More than 25 percent of the country’s approximately 700,000 injection wells handle produced water from oil and gas operations. The quantities are huge – at least 2 billion gallons per day. And this fluid is not harmless. Produced water from oil and gas operations is usually much saltier than sea water (it will kill plants and can ruin soil) and is often laced with heavy metals and radionuclides that are naturally present in the formation being drilled.  In addition, this produced water can contain hundreds of toxic chemicals – anti-freeze to name just one example.  The current standard practice for addressing this potential environmental hazard is through injection of the water into geologic formations suited to permanent disposal.

The 1974 Safe Drinking Water Act gave the EPA oversight of underground wells injected with chemical-laden fluids for disposal and other purposes. In most cases, EPA delegates the authority to state agencies, but in some states, such as Pennsylvania, EPA regulates the wells itself.

EPA’s Underground Injection Control (UIC) program generally has received high marks. In fact, many environmental advocates believe it is important to expand the program to include hydraulic fracturing of oil and gas wells, which was largely excluded from UIC regulation by the “Halliburton loophole” passed by Congress in 2005.

Challenges with existing methods

For all its high marks, the UIC program also has its problems. For starters, it is uncertain whether all states are following EPA’s definition of “Underground Source of Drinking Water”– the water that is supposed to be protected.

Leaks sometimes occur from storage tanks at UIC wells.

Other challenges include: inadequate investigations in some jurisdictions of the surrounding disposal area to make sure no unplugged wells or natural faults allow wastewater to migrate into water supplies; not always assuring that pressures during injection are held low enough to avoid breaks in caprock that protect aquifers;  failing to make sure that injection is always limited to permitted intervals;  and responding to the  increasing number of small and medium size earthquakes that are linked to injections.

Underfunding of regulatory programs compounds the problem, making it harder to provide the public with assurance that their water quality is protected from oil and gas development.

Wastewater Recycling: Buyer Beware

Recycling oil and gas wastewater for reuse in hydraulic fracturing operations is on the rise. The challenge, however, is that recycling requires storage and transport, and almost always requires some sort of treatment. How new residual waste streams are dealt with that carry far more toxic and concentrated substances than the water treated is a major environmental concern as companies jump on the recycling trend. Growing interest in the Appalachian Basin to treat oil and gas wastewater and discharge it into surface streams has heightened attention on these matters. Right now, these discharges are subject to EPA’s National Pollutant Discharge Elimination System (NPDES), but as EPA recently noted in its Preliminary 2014 Effluent Guidelines Program Plan, “current regulations may not provide adequate controls for oil and gas extraction wastewaters.”

Recycling wastewater does reduce the need for freshwater and reduce the volumes that need to be disposed, but it can make disposal much more challenging – particularly when we don’t know enough about the treatment process and resulting waste products.

Diligent oversight needed

Permanent storage using underground injection wells remains by far the most common disposal method. At this point, it also appears to be the least risky, not to be confused with “unrisky”.

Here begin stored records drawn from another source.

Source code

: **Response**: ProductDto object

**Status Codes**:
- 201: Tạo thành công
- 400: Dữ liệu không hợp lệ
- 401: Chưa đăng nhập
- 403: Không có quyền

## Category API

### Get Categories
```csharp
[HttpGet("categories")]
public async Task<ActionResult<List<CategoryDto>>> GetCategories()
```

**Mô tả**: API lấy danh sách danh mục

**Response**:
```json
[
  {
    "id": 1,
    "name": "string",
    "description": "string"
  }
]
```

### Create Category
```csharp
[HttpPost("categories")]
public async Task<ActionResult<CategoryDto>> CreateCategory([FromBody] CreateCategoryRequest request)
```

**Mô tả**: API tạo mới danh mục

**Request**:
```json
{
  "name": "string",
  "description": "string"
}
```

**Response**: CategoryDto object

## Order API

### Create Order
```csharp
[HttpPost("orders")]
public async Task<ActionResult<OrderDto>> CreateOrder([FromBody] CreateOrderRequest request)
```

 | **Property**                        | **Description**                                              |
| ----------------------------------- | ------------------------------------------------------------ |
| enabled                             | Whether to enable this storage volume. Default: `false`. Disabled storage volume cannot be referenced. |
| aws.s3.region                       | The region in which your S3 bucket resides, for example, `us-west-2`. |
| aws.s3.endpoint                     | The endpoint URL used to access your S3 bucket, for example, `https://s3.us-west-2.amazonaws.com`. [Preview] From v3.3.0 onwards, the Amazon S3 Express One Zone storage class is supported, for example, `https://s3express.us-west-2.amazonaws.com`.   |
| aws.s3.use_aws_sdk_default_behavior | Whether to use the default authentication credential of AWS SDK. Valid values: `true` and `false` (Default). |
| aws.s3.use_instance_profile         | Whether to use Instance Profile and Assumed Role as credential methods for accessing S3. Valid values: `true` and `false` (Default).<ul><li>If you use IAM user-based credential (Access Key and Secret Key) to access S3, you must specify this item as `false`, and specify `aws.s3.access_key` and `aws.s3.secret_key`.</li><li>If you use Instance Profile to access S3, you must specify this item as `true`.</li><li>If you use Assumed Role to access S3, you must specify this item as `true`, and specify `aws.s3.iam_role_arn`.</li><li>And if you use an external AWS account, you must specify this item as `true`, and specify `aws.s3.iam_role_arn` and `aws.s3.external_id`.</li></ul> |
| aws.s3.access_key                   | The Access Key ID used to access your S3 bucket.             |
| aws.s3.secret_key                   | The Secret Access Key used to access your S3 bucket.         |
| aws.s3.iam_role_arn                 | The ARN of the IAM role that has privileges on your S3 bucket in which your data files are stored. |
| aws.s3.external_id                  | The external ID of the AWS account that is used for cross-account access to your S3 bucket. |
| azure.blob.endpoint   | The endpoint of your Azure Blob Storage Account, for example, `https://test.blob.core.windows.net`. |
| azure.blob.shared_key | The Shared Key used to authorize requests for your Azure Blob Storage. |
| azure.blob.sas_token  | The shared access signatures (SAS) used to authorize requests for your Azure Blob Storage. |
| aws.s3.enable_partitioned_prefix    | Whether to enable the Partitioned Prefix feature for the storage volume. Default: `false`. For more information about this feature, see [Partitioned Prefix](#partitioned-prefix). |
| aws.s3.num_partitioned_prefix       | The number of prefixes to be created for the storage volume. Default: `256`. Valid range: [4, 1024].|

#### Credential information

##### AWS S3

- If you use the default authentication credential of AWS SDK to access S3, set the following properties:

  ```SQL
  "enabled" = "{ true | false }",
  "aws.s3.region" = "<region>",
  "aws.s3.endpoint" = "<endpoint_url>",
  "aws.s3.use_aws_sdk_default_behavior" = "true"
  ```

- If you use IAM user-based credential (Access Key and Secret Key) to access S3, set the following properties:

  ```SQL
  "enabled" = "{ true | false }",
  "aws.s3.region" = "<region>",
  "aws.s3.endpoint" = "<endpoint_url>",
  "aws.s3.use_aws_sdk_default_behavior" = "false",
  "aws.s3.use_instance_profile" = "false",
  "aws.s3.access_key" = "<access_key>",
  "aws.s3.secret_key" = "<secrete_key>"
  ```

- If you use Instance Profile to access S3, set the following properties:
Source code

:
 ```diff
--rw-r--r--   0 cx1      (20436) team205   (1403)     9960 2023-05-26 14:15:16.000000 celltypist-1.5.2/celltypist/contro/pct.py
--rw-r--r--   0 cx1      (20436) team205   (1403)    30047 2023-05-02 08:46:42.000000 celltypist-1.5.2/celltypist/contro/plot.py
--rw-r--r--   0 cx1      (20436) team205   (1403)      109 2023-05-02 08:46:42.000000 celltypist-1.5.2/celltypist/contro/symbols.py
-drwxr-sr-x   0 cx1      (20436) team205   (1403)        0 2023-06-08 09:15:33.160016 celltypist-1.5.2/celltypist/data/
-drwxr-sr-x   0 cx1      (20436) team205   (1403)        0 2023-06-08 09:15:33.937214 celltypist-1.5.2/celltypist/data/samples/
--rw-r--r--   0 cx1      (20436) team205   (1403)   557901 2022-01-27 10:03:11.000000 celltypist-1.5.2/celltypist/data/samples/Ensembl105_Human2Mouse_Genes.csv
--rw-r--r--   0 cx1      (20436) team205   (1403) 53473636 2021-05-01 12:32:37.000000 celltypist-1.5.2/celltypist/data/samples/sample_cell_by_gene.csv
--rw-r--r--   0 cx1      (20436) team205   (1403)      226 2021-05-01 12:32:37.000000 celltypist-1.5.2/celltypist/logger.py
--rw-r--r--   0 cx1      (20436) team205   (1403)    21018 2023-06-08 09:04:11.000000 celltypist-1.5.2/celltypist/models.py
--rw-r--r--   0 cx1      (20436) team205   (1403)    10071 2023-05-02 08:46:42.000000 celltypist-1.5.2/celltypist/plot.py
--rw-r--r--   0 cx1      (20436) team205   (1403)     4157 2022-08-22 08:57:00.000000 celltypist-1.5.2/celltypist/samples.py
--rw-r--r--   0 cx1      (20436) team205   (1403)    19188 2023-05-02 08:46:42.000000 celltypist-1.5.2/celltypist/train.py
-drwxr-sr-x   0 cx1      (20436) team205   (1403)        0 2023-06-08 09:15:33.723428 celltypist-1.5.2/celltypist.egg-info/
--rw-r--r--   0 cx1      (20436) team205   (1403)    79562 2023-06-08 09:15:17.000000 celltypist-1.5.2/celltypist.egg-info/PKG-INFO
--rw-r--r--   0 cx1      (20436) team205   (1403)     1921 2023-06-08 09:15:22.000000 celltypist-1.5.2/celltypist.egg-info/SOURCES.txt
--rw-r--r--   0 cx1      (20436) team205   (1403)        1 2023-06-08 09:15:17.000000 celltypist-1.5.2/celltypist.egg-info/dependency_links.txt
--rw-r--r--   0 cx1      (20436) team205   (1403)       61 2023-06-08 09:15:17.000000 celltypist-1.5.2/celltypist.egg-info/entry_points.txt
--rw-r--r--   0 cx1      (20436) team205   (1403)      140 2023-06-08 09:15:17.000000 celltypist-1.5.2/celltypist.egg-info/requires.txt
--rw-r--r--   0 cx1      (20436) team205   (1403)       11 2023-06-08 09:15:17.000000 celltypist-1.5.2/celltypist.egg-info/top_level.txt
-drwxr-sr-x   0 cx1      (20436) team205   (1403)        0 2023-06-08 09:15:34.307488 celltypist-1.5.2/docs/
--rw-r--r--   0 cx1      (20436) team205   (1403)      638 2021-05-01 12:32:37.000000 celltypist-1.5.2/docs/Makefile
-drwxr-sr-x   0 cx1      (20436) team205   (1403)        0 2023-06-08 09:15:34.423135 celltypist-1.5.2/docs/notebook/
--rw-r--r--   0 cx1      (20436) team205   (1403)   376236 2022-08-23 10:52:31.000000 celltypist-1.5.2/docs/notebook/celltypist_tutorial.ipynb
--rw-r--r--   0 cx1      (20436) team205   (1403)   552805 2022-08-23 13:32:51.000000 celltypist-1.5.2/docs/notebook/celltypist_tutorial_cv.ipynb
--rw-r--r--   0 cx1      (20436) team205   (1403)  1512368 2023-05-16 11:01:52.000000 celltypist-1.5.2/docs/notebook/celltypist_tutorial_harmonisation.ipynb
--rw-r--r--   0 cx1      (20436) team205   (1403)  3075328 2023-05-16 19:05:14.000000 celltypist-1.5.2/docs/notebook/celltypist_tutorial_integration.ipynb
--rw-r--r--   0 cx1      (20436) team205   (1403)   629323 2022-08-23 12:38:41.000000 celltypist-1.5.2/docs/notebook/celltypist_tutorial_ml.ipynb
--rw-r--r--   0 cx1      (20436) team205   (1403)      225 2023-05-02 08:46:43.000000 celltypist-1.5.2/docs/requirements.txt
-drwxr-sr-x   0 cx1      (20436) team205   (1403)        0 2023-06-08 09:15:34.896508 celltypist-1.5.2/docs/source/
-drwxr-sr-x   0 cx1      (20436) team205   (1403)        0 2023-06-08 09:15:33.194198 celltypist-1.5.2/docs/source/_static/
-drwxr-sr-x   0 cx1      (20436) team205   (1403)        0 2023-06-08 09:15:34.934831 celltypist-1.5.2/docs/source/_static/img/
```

But there are things that can be done right now to help us begin to minimize these risks, such as updating requirements for the installation and maintenance of pits and tanks, assessing risks posed by new forms of transport and adopting appropriate risk controls, and doubling down on efforts to identify and remediate leaks and spills.

Bottom-line: none of this is simple. And questions about management of this produced water from drilling operations further demonstrates why we need to stay vigilant in better understanding the environmental impacts of oil and gas development. Having worked most of my career on these issues, it is clear to me that incremental but near-constant improvements are essential to minimize risks and protect communities.